%windir%\Microsoft.NET\assembly\ is the new GAC. Does it mean now we have to manage two GACs, one for .NET 2.0-3.5 applications and the other for .NET 4.0 applications?
The question is, why?
Yes since there are 2 distinct Global Assembly Cache (GAC), you will have to manage each of them individually.
In .NET Framework 4.0, the GAC went through a few changes. The GAC was split into two, one for each CLR.
The CLR version used for both .NET Framework 2.0 and .NET Framework 3.5 is CLR 2.0. There was no need in the previous two framework releases to split GAC. The problem of breaking older applications in Net Framework 4.0.
To avoid issues between CLR 2.0 and CLR 4.0 , the GAC is now split into private GAC’s for each runtime.The main change is that CLR v2.0 applications now cannot see CLR v4.0 assemblies in the GAC.
It seems to be because there was a CLR change in .NET 4.0 but not in 2.0 to 3.5. The same thing happened with 1.1 to 2.0 CLR. It seems that the GAC has the ability to store different versions of assemblies as long as they are from the same CLR. They do not want to break old applications.

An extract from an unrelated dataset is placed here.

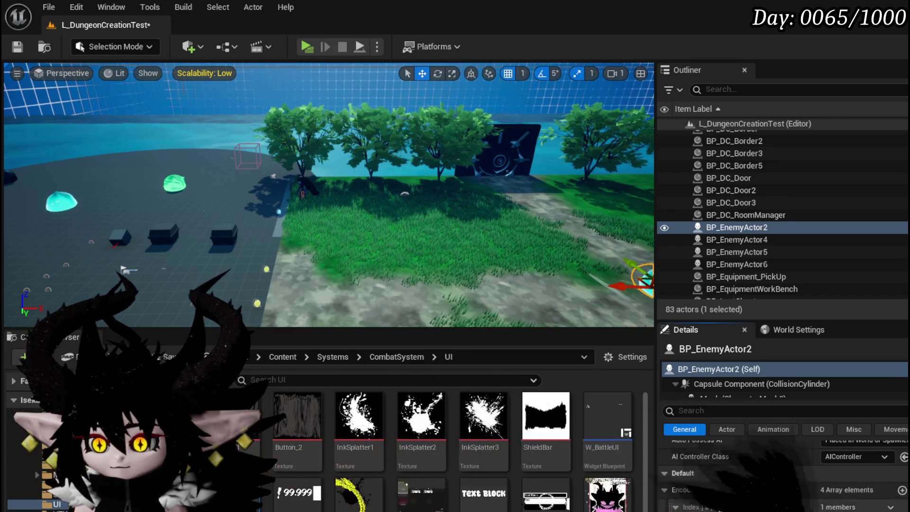
pyautogui.click(675, 487)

See the following information in MSDN about the GAC changes in 4.0.
For example, if both .NET 1.1 and .NET 2.0 shared the same GAC, then a .NET 1.1 application, loading an assembly from this shared GAC, could get .NET 2.0 assemblies, thereby breaking the .NET 1.1 application
The CLR version used for both .NET Framework 2.0 and .NET Framework 3.5 is CLR 2.0. As a result of this, there was no need in the previous two framework releases to split the GAC. The problem of breaking older (in this case, .NET 2.0) applications resurfaces in Net Framework 4.0 at which point CLR 4.0 released. Hence, to avoid interference issues between CLR 2.0 and CLR 4.0, the GAC is now split into private GACs for each runtime.
As the CLR is updated in future versions you can expect the same thing. If only the language changes then you can use the same GAC.
Mark Miller said... June 28, 2010 12:13 PM
Thanks for the post. "Interference issues" was intentionally vague. At the time of writing, the issues were still being investigated, but it was clear there were several broken scenarios.
For instance, some applications use Assemby.LoadWithPartialName to load the highest version of an assembly. If the highest version was compiled with v4, then a v2 (3.0 or 3.5) app could not load it, and the app would crash, even if there were a version that would have worked. Originally, we partitioned the GAC under it's original location, but that caused some problems with windows upgrade scenarios. Both of these involved code that had already shipped, so we moved our (version-partitioned GAC to another place.
This shouldn't have any impact to most applications, and doesn't add any maintenance burden. Both locations should only be accessed or modified using the native GAC APIs, which deal with the partitioning as expected. The places where this does surface are through APIs that expose the paths of the GAC such as GetCachePath, or examining the path of mscorlib loaded into managed code.
It's worth noting that we modified GAC locations when we released v2 as well when we introduced architecture as part of the assembly identity. Those added GAC_MSIL, GAC_32, and GAC_64, although all still under %windir%\assembly. Unfortunately, that wasn't an option for this release.
Hope it helps future readers.
It doesn't make a lot of sense, the original GAC was already quite capable of storing different versions of assemblies. And there's little reason to assume a program will ever accidentally reference the wrong assembly, all the .NET 4 assemblies got the [AssemblyVersion] bumped up to 126.96.36.199. The new in-process side-by-side feature should not change this.
My guess: there were already too many .NET projects out there that broke the "never reference anything in the GAC directly" rule. I've seen it done on this site several times.
Only one way to avoid breaking those projects: move the GAC. Back-compat is sacred at Microsoft.